Senator for Adamawa South
- In office May 2007 – May 2011
- Preceded by: Jonathan Zwingina
- Succeeded by: Ahmed Hassan Barata

Personal details
- Born: 25 October 1960 (age 65)
- Party: All Progressives Congress (Nigeria) All Progressives Congress (APC)
- Spouse: Jackson Bent
- Education: BA (English & Literary Studies), M. Sc (Political Science & International Relations), University of Calabar, Nigeria, PhD (Public Administration), Indiana State University, United States
- Profession: Politician

= Grace Folashade Bent =

Nigerian politician

Grace Folashade Bent née Makinwa (born 25 October 1960) is a Nigerian senator who was elected in April 2007 on the People's Democratic Party platform in the Adamawa South constituency of Adamawa State.

==Background==

Grace Folashade Bent was born in 1960. She attended Ilesa Grammar School (Graduate Class of 1978). At the University of Calabar she was a students' union activist.
She received a BA (Hons) in English and Literary Studies in 1998, and an MSc in Political Science and International Relations in 2003. She has a doctorate of Public Administration from Indiana State University, United States. Before entering the senate, Grace Folashade Bent was political adviser to the PDP National Chairman, Audu Ogbeh, Assistant Producer, NTA Kaduna, and managing director of Jack Ventures Nigeria.
She has published a book titled Women in Inter Ethnic Marriages in Nigeria.

According to some sources, Grace Folashade Bent was involved in obtaining fake degrees.

==Career==
After election in 2007 Grace Folashade Bent became chair of the Nigerian Senate Committee on Environment. In this role, she was involved in controversy over an extension of permission for gas flaring granted to oil companies by president Umaru Yar'Adua without consultation with the Senate.

In April 2008, following a visit to South Africa, Senator Bent sponsored a motion to issue a travel advice to all Nigerians traveling to South Africa to be wary of incessant attacks.

In March 2009, Senator Bent opposed the establishment of a Desert Control Commission on the basis that this would subsume or duplicate the functions of the national committee on ecological problems. The senate whip, Mahmud Kanti Bello, cautioned her not to drag the public hearing over the proposed commission into "undue arguments".

In September 2009, Grace Folashade Bent wrote a formal letter to Minister of the Federal Capital Territory (FCT), Senator Mohammed Adamu Aliero, protesting the excessive felling of trees for road construction.

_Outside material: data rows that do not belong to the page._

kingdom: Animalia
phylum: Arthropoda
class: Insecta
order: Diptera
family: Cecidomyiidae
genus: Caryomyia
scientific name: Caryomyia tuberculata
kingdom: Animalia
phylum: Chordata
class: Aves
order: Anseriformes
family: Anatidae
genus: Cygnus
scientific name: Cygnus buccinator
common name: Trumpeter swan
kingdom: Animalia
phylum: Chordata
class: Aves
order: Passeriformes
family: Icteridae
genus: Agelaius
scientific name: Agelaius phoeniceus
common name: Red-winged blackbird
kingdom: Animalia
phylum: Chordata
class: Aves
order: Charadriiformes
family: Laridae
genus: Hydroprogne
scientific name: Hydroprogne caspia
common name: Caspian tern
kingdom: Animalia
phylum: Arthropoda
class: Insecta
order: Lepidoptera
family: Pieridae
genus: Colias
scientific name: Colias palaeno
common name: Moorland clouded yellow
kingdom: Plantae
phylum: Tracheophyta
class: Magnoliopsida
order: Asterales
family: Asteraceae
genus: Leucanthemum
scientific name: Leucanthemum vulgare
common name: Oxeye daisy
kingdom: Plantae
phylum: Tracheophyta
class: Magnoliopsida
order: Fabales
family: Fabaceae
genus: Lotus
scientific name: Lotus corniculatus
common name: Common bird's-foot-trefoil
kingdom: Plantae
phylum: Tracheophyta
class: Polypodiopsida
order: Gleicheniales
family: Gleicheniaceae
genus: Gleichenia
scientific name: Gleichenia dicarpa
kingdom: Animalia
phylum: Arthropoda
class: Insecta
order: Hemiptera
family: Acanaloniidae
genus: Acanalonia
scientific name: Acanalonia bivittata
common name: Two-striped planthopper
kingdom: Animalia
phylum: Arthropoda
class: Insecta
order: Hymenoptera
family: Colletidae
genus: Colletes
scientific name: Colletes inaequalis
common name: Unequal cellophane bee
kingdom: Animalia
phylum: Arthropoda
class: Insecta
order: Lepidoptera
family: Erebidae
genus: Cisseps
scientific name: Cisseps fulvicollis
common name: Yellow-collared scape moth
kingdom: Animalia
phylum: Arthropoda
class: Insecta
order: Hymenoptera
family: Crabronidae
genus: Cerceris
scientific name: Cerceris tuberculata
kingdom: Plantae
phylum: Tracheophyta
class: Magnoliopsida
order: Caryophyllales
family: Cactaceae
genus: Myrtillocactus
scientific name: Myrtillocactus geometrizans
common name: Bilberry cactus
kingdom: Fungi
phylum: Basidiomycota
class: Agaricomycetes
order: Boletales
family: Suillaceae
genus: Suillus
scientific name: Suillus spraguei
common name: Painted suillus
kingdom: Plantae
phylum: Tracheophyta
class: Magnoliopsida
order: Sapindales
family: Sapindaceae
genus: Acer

Bent competed in the PDP primaries to be the April 2011 candidate for Adamawa South Senator, but lost to Ahmed Hassan Barata. He received 738 votes to her 406 votes.
Bent, who was said to have been favored by the PDP party leadership, later claimed that she had won a rerun primary.
While the question was being reviewed, a judge ordered the Independent National Electoral Commission (INEC) to remove Barata's name from the list of candidates and replace it with Bent.
Bent's claim was later rejected by the INEC, by the Federal High Court, Abuja and by the PDP's counsel. She speaks Yoruba language, including the Ijesa dialect.

=== Politics ===
Grace Folashade Bent called on the chairman of the state chapter of the Peoples Democracy Party (PDP), Barr. A.T Shehu, for calling her a non-indigene of Adamawa State, describing his action as exhibition of "crass ignorance" of law. She wondered why a trained lawyer like the Adamawa PDP chairman will resort to what she called outright

"lies" for the purpose of tarnishing her image and turning the good people of Adamawa against her. Grace Bent was nominated as an Ambassador by President Bola Tinubu.